Data items:
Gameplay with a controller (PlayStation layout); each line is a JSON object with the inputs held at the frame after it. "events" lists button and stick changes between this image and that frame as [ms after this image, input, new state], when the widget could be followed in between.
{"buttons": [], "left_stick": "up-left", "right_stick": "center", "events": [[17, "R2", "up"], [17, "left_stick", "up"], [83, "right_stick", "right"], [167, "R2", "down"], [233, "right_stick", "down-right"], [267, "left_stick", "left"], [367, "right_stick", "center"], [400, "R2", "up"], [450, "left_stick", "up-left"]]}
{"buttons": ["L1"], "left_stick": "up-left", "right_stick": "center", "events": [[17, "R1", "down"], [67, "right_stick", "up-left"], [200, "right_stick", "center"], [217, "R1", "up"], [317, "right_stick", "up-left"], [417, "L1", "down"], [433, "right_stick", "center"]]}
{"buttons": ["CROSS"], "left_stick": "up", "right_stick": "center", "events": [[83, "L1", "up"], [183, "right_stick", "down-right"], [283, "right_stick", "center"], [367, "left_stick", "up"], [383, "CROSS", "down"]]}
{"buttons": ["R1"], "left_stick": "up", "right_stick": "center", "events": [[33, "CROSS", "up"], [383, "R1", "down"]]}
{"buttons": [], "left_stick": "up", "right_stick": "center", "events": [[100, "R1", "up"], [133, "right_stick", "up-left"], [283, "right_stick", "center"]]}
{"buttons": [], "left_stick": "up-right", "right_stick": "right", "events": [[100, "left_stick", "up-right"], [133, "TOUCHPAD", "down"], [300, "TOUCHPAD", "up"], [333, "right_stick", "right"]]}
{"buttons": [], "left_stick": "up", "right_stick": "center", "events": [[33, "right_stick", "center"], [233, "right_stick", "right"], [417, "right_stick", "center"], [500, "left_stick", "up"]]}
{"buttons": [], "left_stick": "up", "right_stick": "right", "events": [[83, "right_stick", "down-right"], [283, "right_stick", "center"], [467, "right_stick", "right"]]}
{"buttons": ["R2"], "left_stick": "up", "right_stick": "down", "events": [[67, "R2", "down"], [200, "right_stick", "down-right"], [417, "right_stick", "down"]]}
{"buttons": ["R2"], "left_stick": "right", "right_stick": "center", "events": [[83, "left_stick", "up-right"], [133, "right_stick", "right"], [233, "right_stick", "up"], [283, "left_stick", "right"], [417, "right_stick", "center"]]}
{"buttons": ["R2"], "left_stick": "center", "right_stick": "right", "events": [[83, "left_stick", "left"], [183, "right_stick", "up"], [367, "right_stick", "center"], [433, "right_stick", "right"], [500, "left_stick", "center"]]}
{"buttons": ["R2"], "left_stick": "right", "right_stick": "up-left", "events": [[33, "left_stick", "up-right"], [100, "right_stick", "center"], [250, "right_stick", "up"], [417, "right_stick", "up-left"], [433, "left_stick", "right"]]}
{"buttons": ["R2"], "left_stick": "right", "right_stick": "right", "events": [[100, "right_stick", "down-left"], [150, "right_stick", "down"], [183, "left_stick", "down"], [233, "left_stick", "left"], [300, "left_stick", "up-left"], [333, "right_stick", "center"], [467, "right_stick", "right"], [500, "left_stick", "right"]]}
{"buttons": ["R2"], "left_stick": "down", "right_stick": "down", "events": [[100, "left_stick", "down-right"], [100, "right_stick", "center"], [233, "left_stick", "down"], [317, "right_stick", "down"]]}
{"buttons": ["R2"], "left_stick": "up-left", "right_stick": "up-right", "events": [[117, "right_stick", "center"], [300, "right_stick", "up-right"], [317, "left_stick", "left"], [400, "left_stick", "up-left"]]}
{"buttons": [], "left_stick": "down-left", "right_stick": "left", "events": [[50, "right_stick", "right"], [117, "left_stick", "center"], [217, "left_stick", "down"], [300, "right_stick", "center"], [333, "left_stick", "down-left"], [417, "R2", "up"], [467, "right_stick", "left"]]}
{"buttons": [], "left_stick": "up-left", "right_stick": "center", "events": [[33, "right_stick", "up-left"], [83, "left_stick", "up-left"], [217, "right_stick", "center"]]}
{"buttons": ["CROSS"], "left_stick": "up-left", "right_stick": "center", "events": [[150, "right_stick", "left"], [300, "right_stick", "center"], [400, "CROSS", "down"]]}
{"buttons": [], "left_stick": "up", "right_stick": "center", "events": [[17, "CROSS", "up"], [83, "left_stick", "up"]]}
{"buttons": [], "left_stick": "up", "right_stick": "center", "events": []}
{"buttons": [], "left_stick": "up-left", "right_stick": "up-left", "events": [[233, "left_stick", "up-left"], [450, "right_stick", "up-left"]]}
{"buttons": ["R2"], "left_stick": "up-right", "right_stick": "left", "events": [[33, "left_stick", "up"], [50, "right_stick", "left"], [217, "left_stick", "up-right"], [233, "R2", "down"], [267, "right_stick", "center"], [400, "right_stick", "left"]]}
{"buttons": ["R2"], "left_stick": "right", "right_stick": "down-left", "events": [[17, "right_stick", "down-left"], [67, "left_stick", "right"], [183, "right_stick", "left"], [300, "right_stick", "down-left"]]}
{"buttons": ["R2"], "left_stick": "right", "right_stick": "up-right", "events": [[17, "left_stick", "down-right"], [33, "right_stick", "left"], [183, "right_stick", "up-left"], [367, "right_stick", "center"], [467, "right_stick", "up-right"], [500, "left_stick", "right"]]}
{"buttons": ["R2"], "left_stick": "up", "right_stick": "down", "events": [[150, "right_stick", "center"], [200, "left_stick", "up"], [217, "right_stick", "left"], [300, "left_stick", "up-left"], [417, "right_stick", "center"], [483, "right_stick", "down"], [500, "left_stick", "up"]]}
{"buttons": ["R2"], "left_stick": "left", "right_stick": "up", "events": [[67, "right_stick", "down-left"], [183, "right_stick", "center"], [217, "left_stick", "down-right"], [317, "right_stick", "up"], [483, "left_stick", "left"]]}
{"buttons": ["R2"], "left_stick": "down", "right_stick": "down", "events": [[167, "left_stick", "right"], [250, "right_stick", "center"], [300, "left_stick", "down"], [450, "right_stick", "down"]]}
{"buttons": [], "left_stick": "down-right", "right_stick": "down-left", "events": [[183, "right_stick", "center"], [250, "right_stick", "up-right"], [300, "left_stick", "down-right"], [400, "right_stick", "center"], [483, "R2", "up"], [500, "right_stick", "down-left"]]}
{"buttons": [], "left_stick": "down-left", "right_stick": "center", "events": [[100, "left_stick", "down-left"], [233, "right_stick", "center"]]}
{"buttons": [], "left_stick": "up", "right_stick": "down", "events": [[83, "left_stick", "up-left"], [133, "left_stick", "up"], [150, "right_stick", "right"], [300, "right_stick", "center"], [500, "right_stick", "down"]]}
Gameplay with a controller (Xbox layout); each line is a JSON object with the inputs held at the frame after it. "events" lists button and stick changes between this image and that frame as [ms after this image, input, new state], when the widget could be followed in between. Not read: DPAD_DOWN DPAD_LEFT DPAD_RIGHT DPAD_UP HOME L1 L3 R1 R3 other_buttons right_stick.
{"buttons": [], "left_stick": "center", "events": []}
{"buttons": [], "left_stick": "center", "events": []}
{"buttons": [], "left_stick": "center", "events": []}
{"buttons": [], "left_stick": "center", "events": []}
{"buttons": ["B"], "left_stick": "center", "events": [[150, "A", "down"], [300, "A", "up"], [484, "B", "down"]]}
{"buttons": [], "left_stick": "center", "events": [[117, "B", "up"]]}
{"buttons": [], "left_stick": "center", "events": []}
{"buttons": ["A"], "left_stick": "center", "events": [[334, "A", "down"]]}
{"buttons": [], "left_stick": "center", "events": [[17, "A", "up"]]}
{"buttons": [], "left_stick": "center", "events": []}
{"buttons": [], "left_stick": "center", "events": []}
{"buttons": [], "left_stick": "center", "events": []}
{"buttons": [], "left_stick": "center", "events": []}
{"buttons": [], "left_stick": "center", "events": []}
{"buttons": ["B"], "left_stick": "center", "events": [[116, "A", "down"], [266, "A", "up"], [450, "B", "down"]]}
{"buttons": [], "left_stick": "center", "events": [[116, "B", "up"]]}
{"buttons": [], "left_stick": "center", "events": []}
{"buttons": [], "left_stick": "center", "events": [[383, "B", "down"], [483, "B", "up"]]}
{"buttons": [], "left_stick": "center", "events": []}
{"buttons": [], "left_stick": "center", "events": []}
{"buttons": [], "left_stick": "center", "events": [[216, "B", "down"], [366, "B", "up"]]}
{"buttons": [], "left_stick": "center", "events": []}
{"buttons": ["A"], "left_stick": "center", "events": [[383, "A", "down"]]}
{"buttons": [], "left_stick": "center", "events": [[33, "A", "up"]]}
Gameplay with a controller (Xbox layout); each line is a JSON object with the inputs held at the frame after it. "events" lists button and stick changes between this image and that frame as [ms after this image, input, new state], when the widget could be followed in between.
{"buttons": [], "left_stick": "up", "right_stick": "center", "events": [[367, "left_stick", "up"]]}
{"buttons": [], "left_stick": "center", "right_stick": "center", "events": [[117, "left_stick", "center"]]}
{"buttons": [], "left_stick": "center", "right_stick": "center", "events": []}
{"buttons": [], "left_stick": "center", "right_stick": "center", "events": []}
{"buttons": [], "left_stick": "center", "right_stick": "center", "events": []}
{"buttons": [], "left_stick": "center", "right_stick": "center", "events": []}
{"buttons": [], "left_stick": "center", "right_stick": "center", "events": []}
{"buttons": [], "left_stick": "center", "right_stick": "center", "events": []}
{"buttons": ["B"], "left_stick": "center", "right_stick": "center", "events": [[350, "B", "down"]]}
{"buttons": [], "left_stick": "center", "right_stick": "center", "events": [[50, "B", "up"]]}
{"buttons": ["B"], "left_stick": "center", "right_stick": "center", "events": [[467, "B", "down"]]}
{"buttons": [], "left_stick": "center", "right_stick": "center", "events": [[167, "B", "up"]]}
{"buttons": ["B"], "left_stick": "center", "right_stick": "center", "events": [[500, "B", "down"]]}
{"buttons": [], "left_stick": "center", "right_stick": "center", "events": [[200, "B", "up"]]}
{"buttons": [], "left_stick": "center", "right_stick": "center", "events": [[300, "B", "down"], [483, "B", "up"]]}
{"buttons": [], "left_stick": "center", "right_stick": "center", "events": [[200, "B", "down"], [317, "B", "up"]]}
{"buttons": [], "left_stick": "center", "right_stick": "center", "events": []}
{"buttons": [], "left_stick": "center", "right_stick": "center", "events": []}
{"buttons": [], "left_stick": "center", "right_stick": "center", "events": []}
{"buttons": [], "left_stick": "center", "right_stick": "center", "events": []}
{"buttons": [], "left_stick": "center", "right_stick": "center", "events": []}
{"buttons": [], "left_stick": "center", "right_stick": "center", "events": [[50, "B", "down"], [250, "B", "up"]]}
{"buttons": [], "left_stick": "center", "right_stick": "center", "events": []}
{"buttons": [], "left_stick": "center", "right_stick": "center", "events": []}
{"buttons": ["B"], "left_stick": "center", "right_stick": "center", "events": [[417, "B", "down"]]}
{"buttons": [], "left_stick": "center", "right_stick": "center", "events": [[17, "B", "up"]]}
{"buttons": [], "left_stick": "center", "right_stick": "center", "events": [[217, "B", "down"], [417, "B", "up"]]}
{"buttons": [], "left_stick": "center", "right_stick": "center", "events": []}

**Work task:** In the entries above, find every line with the word "could" and list it.

**Exercise response:**
Gameplay with a controller (PlayStation layout); each line is a JSON object with the inputs held at the frame after it. "events" lists button and stick changes between this image and that frame as [ms after this image, input, new state], when the widget could be followed in between.
Gameplay with a controller (Xbox layout); each line is a JSON object with the inputs held at the frame after it. "events" lists button and stick changes between this image and that frame as [ms after this image, input, new state], when the widget could be followed in between. Not read: DPAD_DOWN DPAD_LEFT DPAD_RIGHT DPAD_UP HOME L1 L3 R1 R3 other_buttons right_stick.
Gameplay with a controller (Xbox layout); each line is a JSON object with the inputs held at the frame after it. "events" lists button and stick changes between this image and that frame as [ms after this image, input, new state], when the widget could be followed in between.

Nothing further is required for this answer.